• [Aufgabe 1]:
Welches Aktenzeichen trägt das Urteil im folgenden Textauszug?

• [Textauszug]:
━━━━━━━━

Verwaltungsgericht Göttingen
Urt. v. 30.11.2006, Az.: 2 A 13/06

Befreiung; Empfangsbereitschaft; geringes Einkommen; Haushaltsangehörige; Haushaltsgemeinschaft; Haushaltsvorstand; hohe Schulden; RF-Vermerk; Rundfunkgebühr; Rundfunkgebühren; Rundfunkgebührenbefreiung; Rundfunkteilnehmer; Verfügungsgewalt

Bibliographie

Gericht
VG Göttingen
Datum
30.11.2006
Aktenzeichen
2 A 13/06
Entscheidungsform
Urteil
Referenz
WKRS 2006, 53340
Entscheidungsname
[keine Angabe]
ECLI
[keine Angabe]

Amtlicher Leitsatz

Leitsatz

Ein geringes Einkommen, hohe Schulden und der Umstand, dass die zum Haushalt gehörende Tochter mit einem Grad von 100 schwerbehindert ist und der Schwerbehindertenausweis das Merkzeichen RF enthält rechtfertigen weder einzeln noch in der Gesamtschau die Befreiung von der Rundfunkgebührenpflicht.

━━━━━━━━

• [Gespeicherte Zeilen]:
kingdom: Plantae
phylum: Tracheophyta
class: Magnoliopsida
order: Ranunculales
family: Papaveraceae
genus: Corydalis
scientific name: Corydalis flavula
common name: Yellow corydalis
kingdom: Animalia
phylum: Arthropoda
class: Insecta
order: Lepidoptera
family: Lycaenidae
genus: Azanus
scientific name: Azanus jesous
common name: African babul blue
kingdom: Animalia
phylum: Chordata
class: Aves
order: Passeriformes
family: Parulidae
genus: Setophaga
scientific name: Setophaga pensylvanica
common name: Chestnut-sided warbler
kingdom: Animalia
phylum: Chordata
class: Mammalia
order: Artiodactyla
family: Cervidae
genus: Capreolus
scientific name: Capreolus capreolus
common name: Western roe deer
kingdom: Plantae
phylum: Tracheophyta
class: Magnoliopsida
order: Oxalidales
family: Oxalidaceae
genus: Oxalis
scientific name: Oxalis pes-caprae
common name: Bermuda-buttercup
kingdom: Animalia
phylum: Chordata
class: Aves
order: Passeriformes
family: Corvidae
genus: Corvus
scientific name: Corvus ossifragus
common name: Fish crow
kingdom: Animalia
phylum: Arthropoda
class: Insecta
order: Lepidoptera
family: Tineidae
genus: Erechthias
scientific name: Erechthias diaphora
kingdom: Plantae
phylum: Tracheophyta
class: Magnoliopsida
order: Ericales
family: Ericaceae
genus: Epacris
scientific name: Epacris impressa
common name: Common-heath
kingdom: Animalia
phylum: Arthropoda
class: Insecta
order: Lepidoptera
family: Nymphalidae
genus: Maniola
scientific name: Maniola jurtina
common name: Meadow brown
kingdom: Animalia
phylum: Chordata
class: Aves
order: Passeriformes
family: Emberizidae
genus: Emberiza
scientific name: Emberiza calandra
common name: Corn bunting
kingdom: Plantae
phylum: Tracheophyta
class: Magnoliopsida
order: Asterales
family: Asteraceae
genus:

━━━━━━━━

• [Aufgabe 2]:
Zeige alle Zeilen oben, in denen das Wort „common“ vorkommt.

• [Schriftliche Antwort 1]:
2 A 13/06

• [Schriftliche Antwort 2]:
common name: Yellow corydalis
common name: African babul blue
common name: Chestnut-sided warbler
common name: Western roe deer
common name: Bermuda-buttercup
common name: Fish crow
common name: Common-heath
common name: Meadow brown
common name: Corn bunting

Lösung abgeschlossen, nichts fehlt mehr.